Bug, aka, Win the War, is the horse that took Bortner-Harris from the Novice level all the way to the Advanced and Three Star levels of eventing. They qualified for Rolex Kentucky Three-Day Event — known to equestrians simply as Rolex — which is the only Four Star eventing competition in the United States. Four Star is the level of competition at the Olympics and World Equestrian Games.
But Bortner-Harris injured herself before the competition and she and Bug were forced to drop out. She then made the difficult decision to retire Bug. “He’s 16 and he’s my baby,” she said. He had some body issues and the high-level competition was taking its toll on him. “If he broke his leg, he would just keep going.” So she leased him to a student who is competing him at lower levels. “He can do that in his sleep,” she said. “He’s bored, but he’s safe. And I don’t have to worry about him having to spend the rest of his life in a pasture.”
She added, “It’s more about the horse. You have to put the horse before the dream.”
In January of this year when Bortner-Harris retired Bug, Dom had just been hanging out on her farm since last spring, letting down from the track and gaining some weight. She mentioned to Massaro that Dom qualified for the Thoroughbred Makeover. To qualify, a horse must have raced after July 1, 2015, and must not have started significant training before Dec. 1, 2016, and Dom met those requirements.
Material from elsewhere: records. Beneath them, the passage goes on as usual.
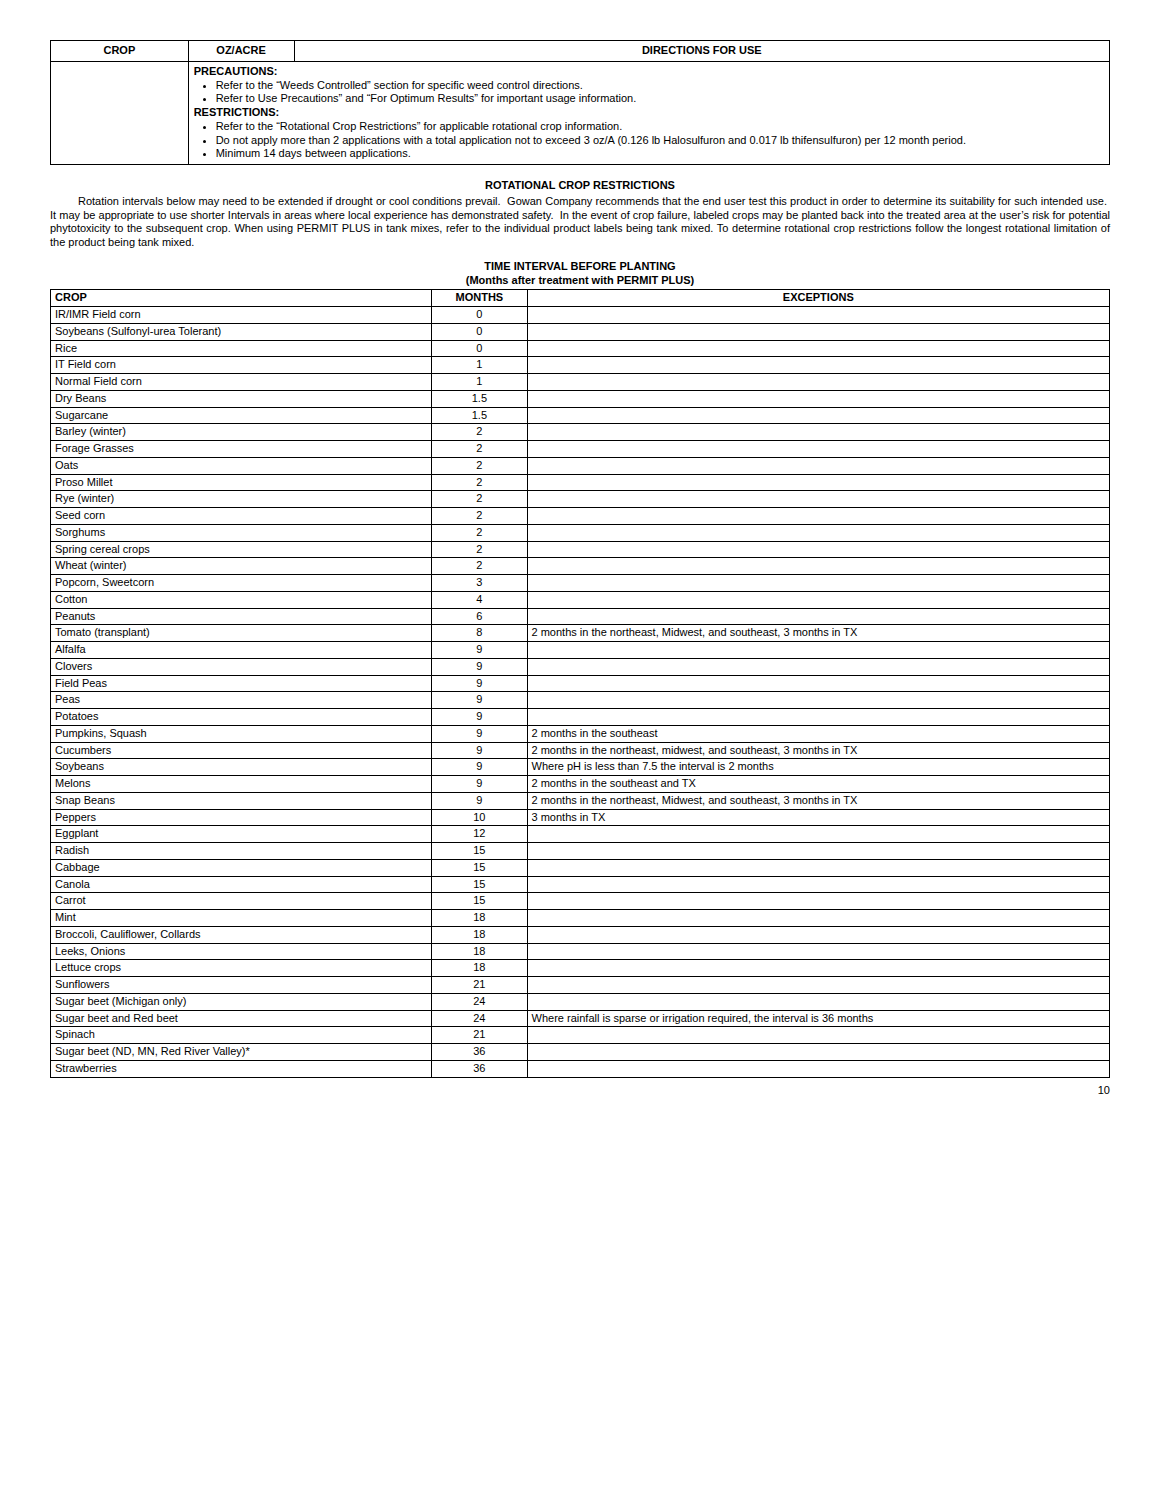| CROP | OZ/ACRE | DIRECTIONS FOR USE |
| --- | --- | --- |
| | PRECAUTIONS: Refer to the “Weeds Controlled” section for specific weed control directions. Refer to Use Precautions” and “For Optimum Results” for important usage information. RESTRICTIONS: Refer to the “Rotational Crop Restrictions” for applicable rotational crop information. Do not apply more than 2 applications with a total application not to exceed 3 oz/A (0.126 lb Halosulfuron and 0.017 lb thifensulfuron) per 12 month period. Minimum 14 days between applications. |
ROTATIONAL CROP RESTRICTIONS
Rotation intervals below may need to be extended if drought or cool conditions prevail. Gowan Company recommends that the end user test this product in order to determine its suitability for such intended use. It may be appropriate to use shorter Intervals in areas where local experience has demonstrated safety. In the event of crop failure, labeled crops may be planted back into the treated area at the user’s risk for potential phytotoxicity to the subsequent crop. When using PERMIT PLUS in tank mixes, refer to the individual product labels being tank mixed. To determine rotational crop restrictions follow the longest rotational limitation of the product being tank mixed.
TIME INTERVAL BEFORE PLANTING
(Months after treatment with PERMIT PLUS)
| CROP | MONTHS | EXCEPTIONS |
| --- | --- | --- |
| IR/IMR Field corn | 0 | |
| Soybeans (Sulfonyl-urea Tolerant) | 0 | |
| Rice | 0 | |
| IT Field corn | 1 | |
| Normal Field corn | 1 | |
| Dry Beans | 1.5 | |
| Sugarcane | 1.5 | |
| Barley (winter) | 2 | |
| Forage Grasses | 2 | |
| Oats | 2 | |
| Proso Millet | 2 | |
| Rye (winter) | 2 | |
| Seed corn | 2 | |
| Sorghums | 2 | |
| Spring cereal crops | 2 | |
| Wheat (winter) | 2 | |
| Popcorn, Sweetcorn | 3 | |
| Cotton | 4 | |
| Peanuts | 6 | |
| Tomato (transplant) | 8 | 2 months in the northeast, Midwest, and southeast, 3 months in TX |
| Alfalfa | 9 | |
| Clovers | 9 | |
| Field Peas | 9 | |
| Peas | 9 | |
| Potatoes | 9 | |
| Pumpkins, Squash | 9 | 2 months in the southeast |
| Cucumbers | 9 | 2 months in the northeast, midwest, and southeast, 3 months in TX |
| Soybeans | 9 | Where pH is less than 7.5 the interval is 2 months |
| Melons | 9 | 2 months in the southeast and TX |
| Snap Beans | 9 | 2 months in the northeast, Midwest, and southeast, 3 months in TX |
| Peppers | 10 | 3 months in TX |
| Eggplant | 12 | |
| Radish | 15 | |
| Cabbage | 15 | |
| Canola | 15 | |
| Carrot | 15 | |
| Mint | 18 | |
| Broccoli, Cauliflower, Collards | 18 | |
| Leeks, Onions | 18 | |
| Lettuce crops | 18 | |
| Sunflowers | 21 | |
| Sugar beet (Michigan only) | 24 | |
| Sugar beet and Red beet | 24 | Where rainfall is sparse or irrigation required, the interval is 36 months |
| Spinach | 21 | |
| Sugar beet (ND, MN, Red River Valley)* | 36 | |
| Strawberries | 36 | |
10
So they entered him.
Bortner-Harris says her competitive nature makes her want to win this weekend but that’s not the point of the Retired Racehorse Project. It’s about showing the world what Thoroughbreds can do. She says when she started eventing, everybody rode Thoroughbreds. Then the trend was to switch to warmbloods and the Irish horses.
“The RRP shows that Thoroughbreds are just as good as the gazillion dollar imports. I owe it to the breed to show the world what they can do.
“Thoroughbred’s hearts are so big. Dom is four but he does it like a big boy. In a few years, I can’t wait to see what he will be able to do. He’s a very good mover and is relaxing under tack. He’s very trainable. He has never refused to do anything I’ve asked him to do.
“Retiring Bug was a real eye-opener. I realized I have to start all over again. He took me further than I ever thought I’d go. All the rest will be icing on the cake.”
This weekend, she and Dom will begin to put some icing on that cake. And they will do it at the Kentucky Horse Park, the same facility that hosts Rolex, where her injury prevented her from taking Bug all the way to the top.